La vérité, c'est que du berceau à la tombe, la société est responsable de tout. Elle conditionne la morale, les lois, l'éducation, etc. On ne choisit pas sa famille, ni sa langue maternelle, ni son territoire, ni sa culture. C'est surtout à l'âge adulte que nous faisons des choix rationnels modifiant notre personnalité et notre trajectoire sociale.
Un idiot rationnel et prévisible
Les néolibéraux ne sont responsables de rien ni de personne. Ils affirment que les perdants doivent assumer leurs choix. La rationalité néolibérale est réductrice, elle fait de l'Homme, un homo oeconomicus, c'est-à-dire un idiot rationnel et prévisible. Ceux qui n'ont pas la fibre génétique entrepreneuriale sont voués à l'échec. Ce sont les lois incontournables de l'évolution et de la sélection naturelle qui commandent la guerre de tous contre tous, la compétition entre prédateurs. La logique néolibérale justifie les conflits, la torture et l'agressivité, parce que les moteurs de l'histoire sont la compétition économique entre les nations et la répression. Il ne faut donc point s'étonner si la lutte économique mondiale produit quelques terroristes. Qu'en est-il alors de la faculté de penser qui façonne les relations humaines et sociétales?

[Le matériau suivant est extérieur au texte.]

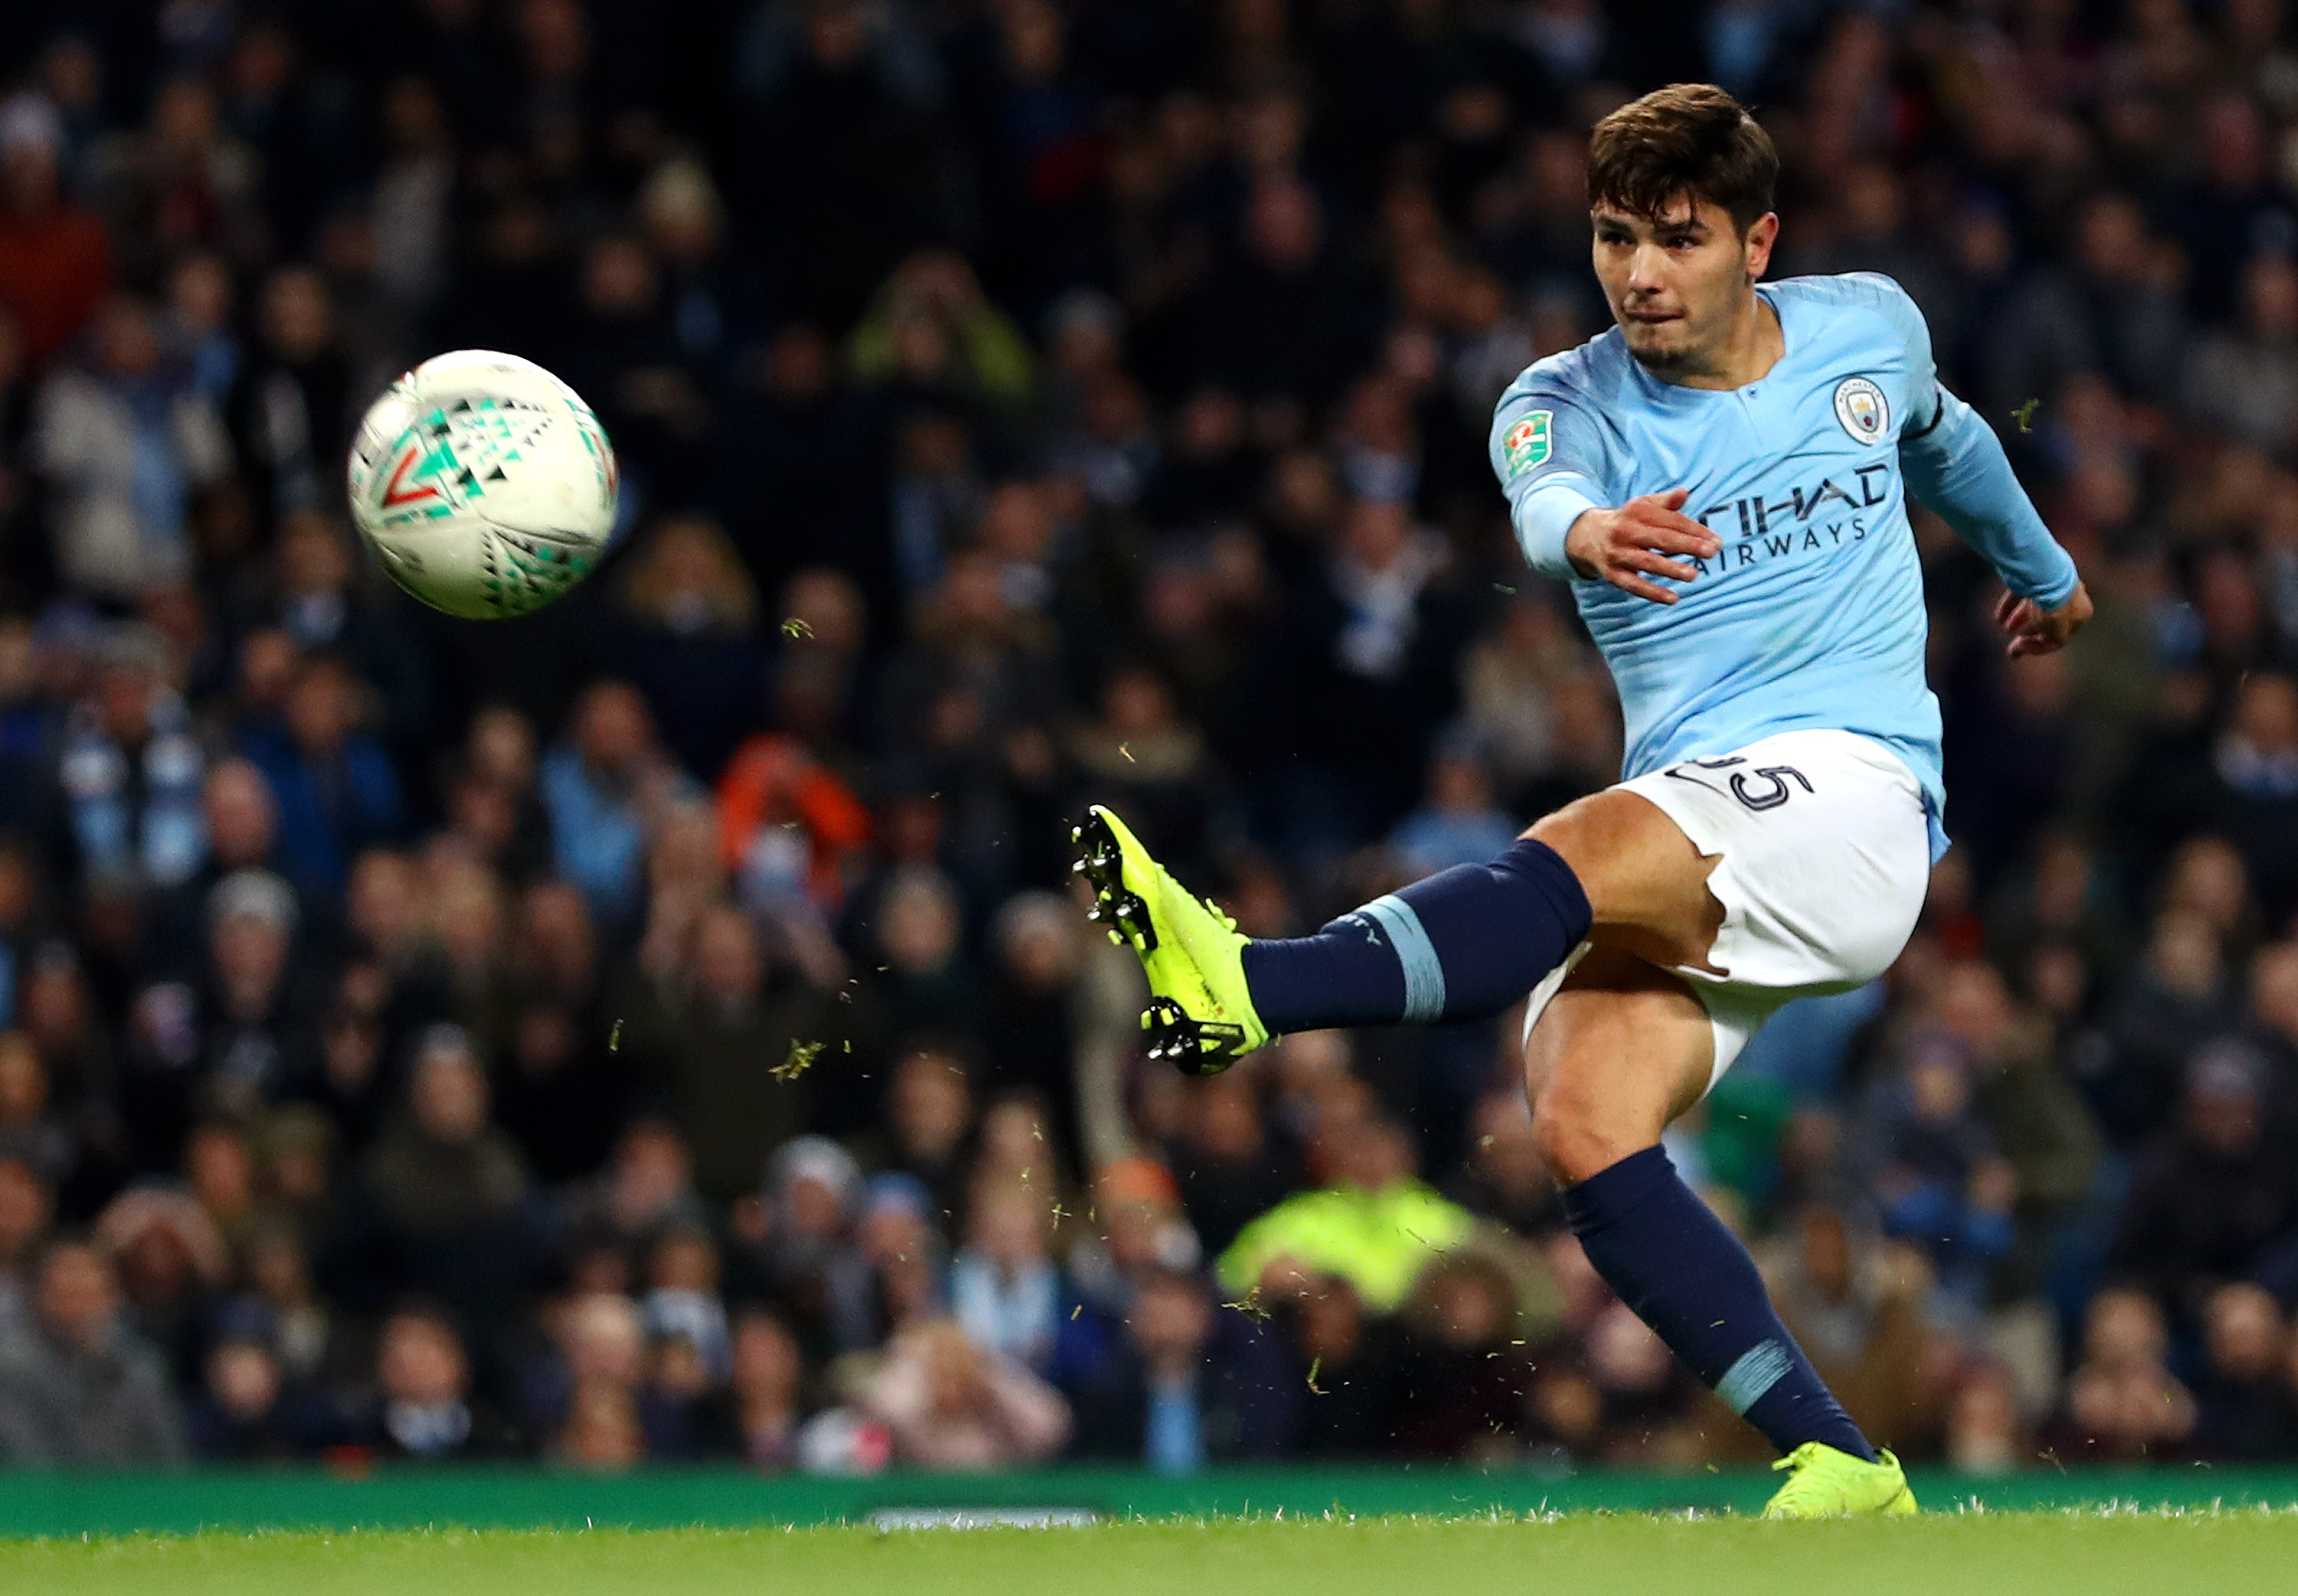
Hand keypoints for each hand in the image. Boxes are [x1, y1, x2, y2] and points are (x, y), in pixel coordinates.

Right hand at [1564, 489, 1721, 604]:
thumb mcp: (1644, 506)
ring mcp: (1618, 554)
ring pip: (1647, 562)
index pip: (1671, 521)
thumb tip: (1685, 493)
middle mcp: (1626, 532)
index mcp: (1638, 512)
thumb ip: (1667, 502)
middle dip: (1687, 545)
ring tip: (1693, 575)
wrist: (1589, 536)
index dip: (1695, 531)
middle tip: (1711, 553)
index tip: (1716, 541)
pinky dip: (1652, 593)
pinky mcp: (1613, 574)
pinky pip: (1634, 585)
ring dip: (1670, 569)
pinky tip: (1673, 599)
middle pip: (1661, 539)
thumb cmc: (1628, 520)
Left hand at [1996, 581, 2091, 657]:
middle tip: (2012, 644)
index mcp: (2081, 613)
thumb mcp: (2055, 634)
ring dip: (2019, 620)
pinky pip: (2021, 594)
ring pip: (2034, 607)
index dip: (2039, 647)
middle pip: (2047, 621)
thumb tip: (2030, 648)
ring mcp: (2052, 585)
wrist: (2046, 576)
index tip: (2020, 649)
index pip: (2060, 636)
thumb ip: (2046, 643)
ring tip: (2006, 627)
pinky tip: (1999, 617)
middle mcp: (2069, 598)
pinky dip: (2010, 607)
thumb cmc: (2054, 608)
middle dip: (2029, 633)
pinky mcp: (2033, 576)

Messieurs les exploiteurs, sachez que nous ne troquerons guère nos acquis sociaux contre des frites et du «baloney», même si vos politiques renforcent l'identité ethnique et religieuse, incitant la population à se réfugier dans le communautarisme, l'intégrisme et le différentialisme exacerbé. L'État-gendarme peut toujours sévir. Nous ne cèderons pas au chantage des financiers, car nous sommes écoeurés des risques collectifs et des profits privés.
Tant qu'à travailler pour une bouchée de pain, autant le faire dignement en toute solidarité. Mettre de la pression sur quelques rebelles ou déviants, c'est stratégique, mais sur la majorité des citoyens, c'est révolutionnaire. Comme il n'y a plus de différences idéologiques notables entre l'ADQ, le PQ et le PLQ (ces partis sont somme toute analogues une fois parvenus au pouvoir), et que la révolution culturelle du ministre Bachand, assortie d'un budget, repose sur une démocratie en déroute, une révolution démocratique et pacifique s'impose. (Ces propos s'inspirent de l'ouvrage de Jacques Généreux, Pourquoi la droite est dangereuse, 2007).